▸ Your instructions
Reproduce the text of every row below word for word, leaving out the pictures.

▸ Short-answer chart rows
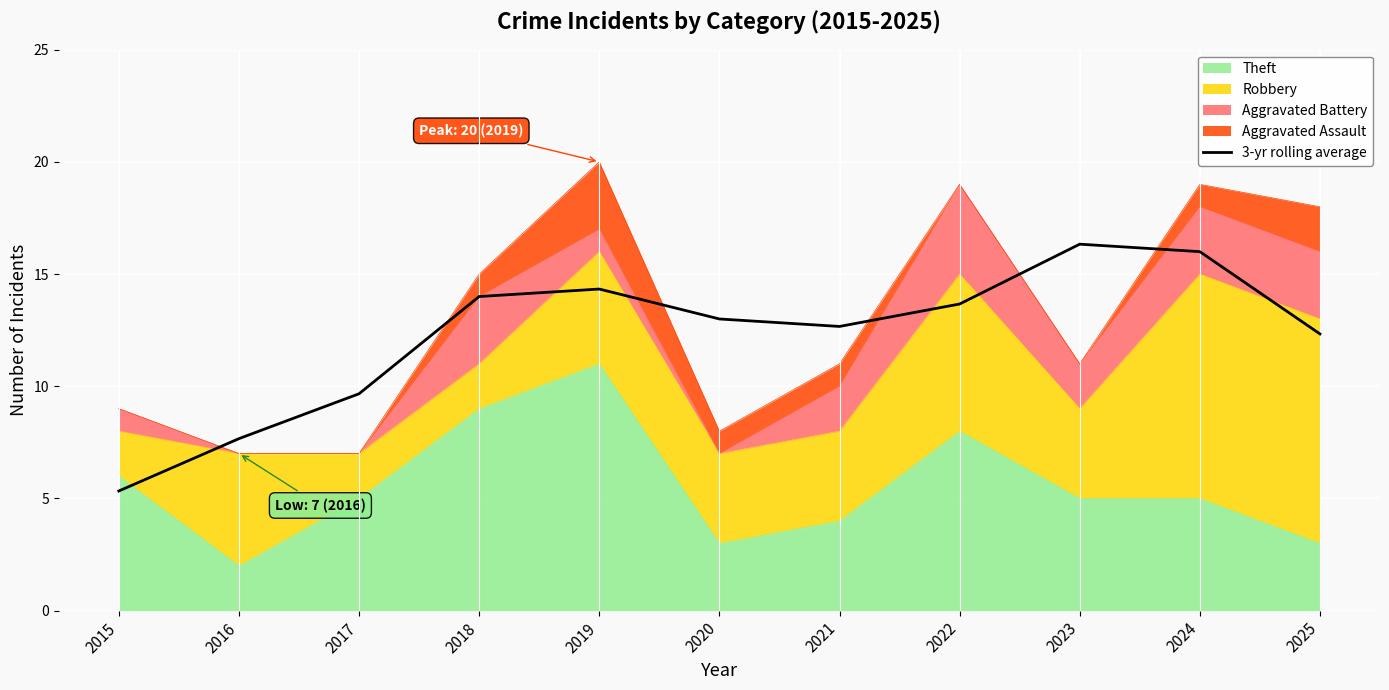

Reading left to right, extract all data points from this chart.

5.3	7.7	9.7	14.0	14.3	13.0	12.7	13.7	16.3	16.0	12.3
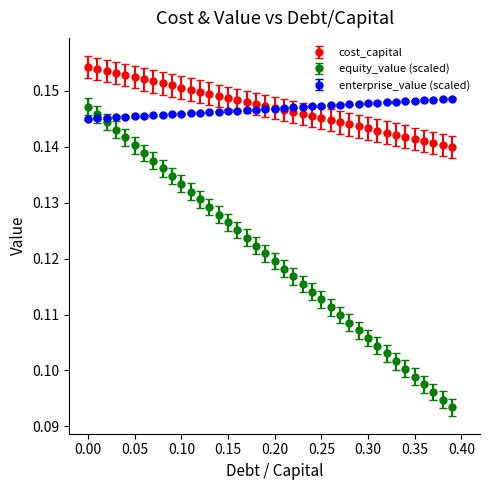

At how many categories does at least one series exceed 0?

40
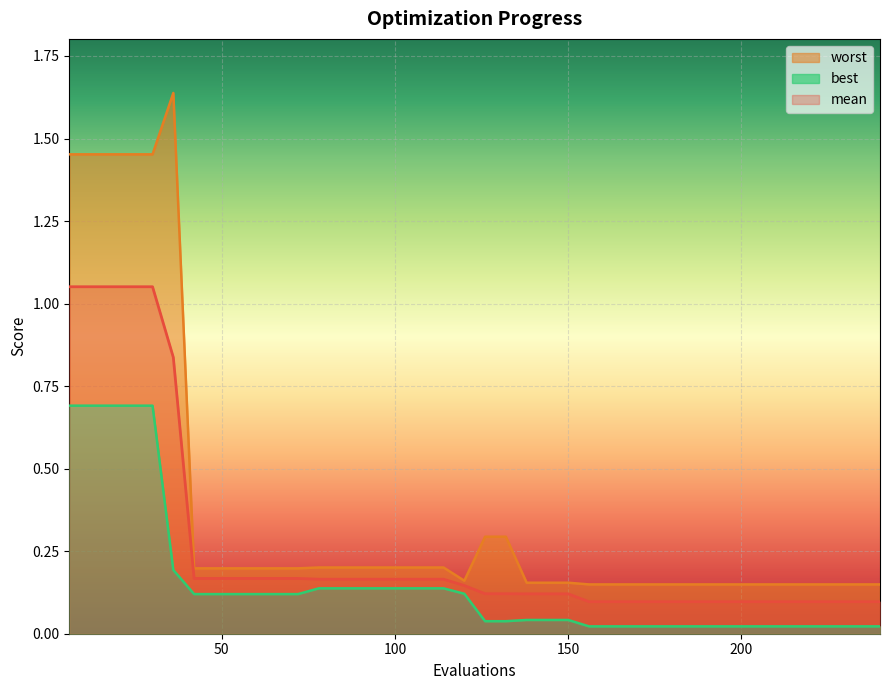

At how many categories does at least one series exceed 1?

6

▸ Answer to this task
Reading left to right, extract all data points from this chart.

5.3	7.7	9.7	14.0	14.3	13.0	12.7	13.7	16.3	16.0	12.3

At how many categories does at least one series exceed 0?

40

At how many categories does at least one series exceed 1?

6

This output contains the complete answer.